| Task inputs |
Start of Block
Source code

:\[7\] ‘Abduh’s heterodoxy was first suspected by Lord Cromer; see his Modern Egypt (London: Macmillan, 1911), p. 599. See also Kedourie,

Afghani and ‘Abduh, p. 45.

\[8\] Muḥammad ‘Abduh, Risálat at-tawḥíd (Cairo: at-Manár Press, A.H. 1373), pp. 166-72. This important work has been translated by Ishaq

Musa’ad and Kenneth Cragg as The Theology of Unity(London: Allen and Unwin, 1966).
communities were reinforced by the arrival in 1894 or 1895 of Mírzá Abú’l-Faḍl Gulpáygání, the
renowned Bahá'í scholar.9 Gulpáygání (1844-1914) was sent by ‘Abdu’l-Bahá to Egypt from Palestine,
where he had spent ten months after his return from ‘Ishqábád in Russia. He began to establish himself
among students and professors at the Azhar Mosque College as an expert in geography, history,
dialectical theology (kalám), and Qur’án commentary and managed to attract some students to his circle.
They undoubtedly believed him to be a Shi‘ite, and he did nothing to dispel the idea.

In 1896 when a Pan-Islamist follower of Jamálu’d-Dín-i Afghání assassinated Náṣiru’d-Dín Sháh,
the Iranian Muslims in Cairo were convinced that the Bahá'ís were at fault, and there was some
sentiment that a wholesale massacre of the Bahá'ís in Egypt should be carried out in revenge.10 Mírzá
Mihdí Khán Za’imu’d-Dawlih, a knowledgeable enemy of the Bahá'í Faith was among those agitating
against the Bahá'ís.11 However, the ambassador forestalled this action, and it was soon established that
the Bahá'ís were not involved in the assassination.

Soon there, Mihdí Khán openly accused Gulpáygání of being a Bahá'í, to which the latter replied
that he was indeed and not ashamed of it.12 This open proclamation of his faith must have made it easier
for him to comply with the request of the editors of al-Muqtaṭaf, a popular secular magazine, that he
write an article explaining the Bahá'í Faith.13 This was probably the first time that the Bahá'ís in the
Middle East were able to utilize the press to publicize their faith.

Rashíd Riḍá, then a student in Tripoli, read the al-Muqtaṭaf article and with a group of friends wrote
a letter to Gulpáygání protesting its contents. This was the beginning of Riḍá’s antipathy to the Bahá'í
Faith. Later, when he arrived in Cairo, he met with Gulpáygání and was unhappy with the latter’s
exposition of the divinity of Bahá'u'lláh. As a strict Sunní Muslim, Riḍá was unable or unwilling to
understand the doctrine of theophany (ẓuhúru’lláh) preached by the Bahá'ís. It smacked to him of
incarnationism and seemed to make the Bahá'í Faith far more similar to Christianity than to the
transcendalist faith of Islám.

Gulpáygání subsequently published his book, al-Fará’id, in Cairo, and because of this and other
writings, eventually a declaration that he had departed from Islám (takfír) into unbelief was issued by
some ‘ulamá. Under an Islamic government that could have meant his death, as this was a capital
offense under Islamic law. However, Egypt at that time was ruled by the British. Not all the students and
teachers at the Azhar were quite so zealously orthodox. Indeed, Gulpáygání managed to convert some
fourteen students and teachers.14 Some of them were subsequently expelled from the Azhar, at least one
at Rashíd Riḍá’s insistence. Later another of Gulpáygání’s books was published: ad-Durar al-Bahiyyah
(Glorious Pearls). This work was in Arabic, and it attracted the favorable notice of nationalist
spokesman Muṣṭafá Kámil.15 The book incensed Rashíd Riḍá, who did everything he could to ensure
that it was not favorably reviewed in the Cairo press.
End of Block
| Request |
Letter for letter, copy all of the entries above.

| Solution to this problem |
Source code

:\[7\] ‘Abduh’s heterodoxy was first suspected by Lord Cromer; see his Modern Egypt (London: Macmillan, 1911), p. 599. See also Kedourie,

Afghani and ‘Abduh, p. 45.

\[8\] Muḥammad ‘Abduh, Risálat at-tawḥíd (Cairo: at-Manár Press, A.H. 1373), pp. 166-72. This important work has been translated by Ishaq

Musa’ad and Kenneth Cragg as The Theology of Unity(London: Allen and Unwin, 1966).
communities were reinforced by the arrival in 1894 or 1895 of Mírzá Abú’l-Faḍl Gulpáygání, the
renowned Bahá'í scholar.9 Gulpáygání (1844-1914) was sent by ‘Abdu’l-Bahá to Egypt from Palestine,
where he had spent ten months after his return from ‘Ishqábád in Russia. He began to establish himself
among students and professors at the Azhar Mosque College as an expert in geography, history,
dialectical theology (kalám), and Qur’án commentary and managed to attract some students to his circle.
They undoubtedly believed him to be a Shi‘ite, and he did nothing to dispel the idea.

In 1896 when a Pan-Islamist follower of Jamálu’d-Dín-i Afghání assassinated Náṣiru’d-Dín Sháh,
the Iranian Muslims in Cairo were convinced that the Bahá'ís were at fault, and there was some
sentiment that a wholesale massacre of the Bahá'ís in Egypt should be carried out in revenge.10 Mírzá
Mihdí Khán Za’imu’d-Dawlih, a knowledgeable enemy of the Bahá'í Faith was among those agitating
against the Bahá'ís.11 However, the ambassador forestalled this action, and it was soon established that
the Bahá'ís were not involved in the assassination.

Soon there, Mihdí Khán openly accused Gulpáygání of being a Bahá'í, to which the latter replied
that he was indeed and not ashamed of it.12 This open proclamation of his faith must have made it easier
for him to comply with the request of the editors of al-Muqtaṭaf, a popular secular magazine, that he
write an article explaining the Bahá'í Faith.13 This was probably the first time that the Bahá'ís in the
Middle East were able to utilize the press to publicize their faith.

Rashíd Riḍá, then a student in Tripoli, read the al-Muqtaṭaf article and with a group of friends wrote
a letter to Gulpáygání protesting its contents. This was the beginning of Riḍá’s antipathy to the Bahá'í
Faith. Later, when he arrived in Cairo, he met with Gulpáygání and was unhappy with the latter’s
exposition of the divinity of Bahá'u'lláh. As a strict Sunní Muslim, Riḍá was unable or unwilling to
understand the doctrine of theophany (ẓuhúru’lláh) preached by the Bahá'ís. It smacked to him of
incarnationism and seemed to make the Bahá'í Faith far more similar to Christianity than to the
transcendalist faith of Islám.

Gulpáygání subsequently published his book, al-Fará’id, in Cairo, and because of this and other
writings, eventually a declaration that he had departed from Islám (takfír) into unbelief was issued by
some ‘ulamá. Under an Islamic government that could have meant his death, as this was a capital
offense under Islamic law. However, Egypt at that time was ruled by the British. Not all the students and
teachers at the Azhar were quite so zealously orthodox. Indeed, Gulpáygání managed to convert some
fourteen students and teachers.14 Some of them were subsequently expelled from the Azhar, at least one
at Rashíd Riḍá’s insistence. Later another of Gulpáygání’s books was published: ad-Durar al-Bahiyyah
(Glorious Pearls). This work was in Arabic, and it attracted the favorable notice of nationalist
spokesman Muṣṭafá Kámil.15 The book incensed Rashíd Riḍá, who did everything he could to ensure
that it was not favorably reviewed in the Cairo press.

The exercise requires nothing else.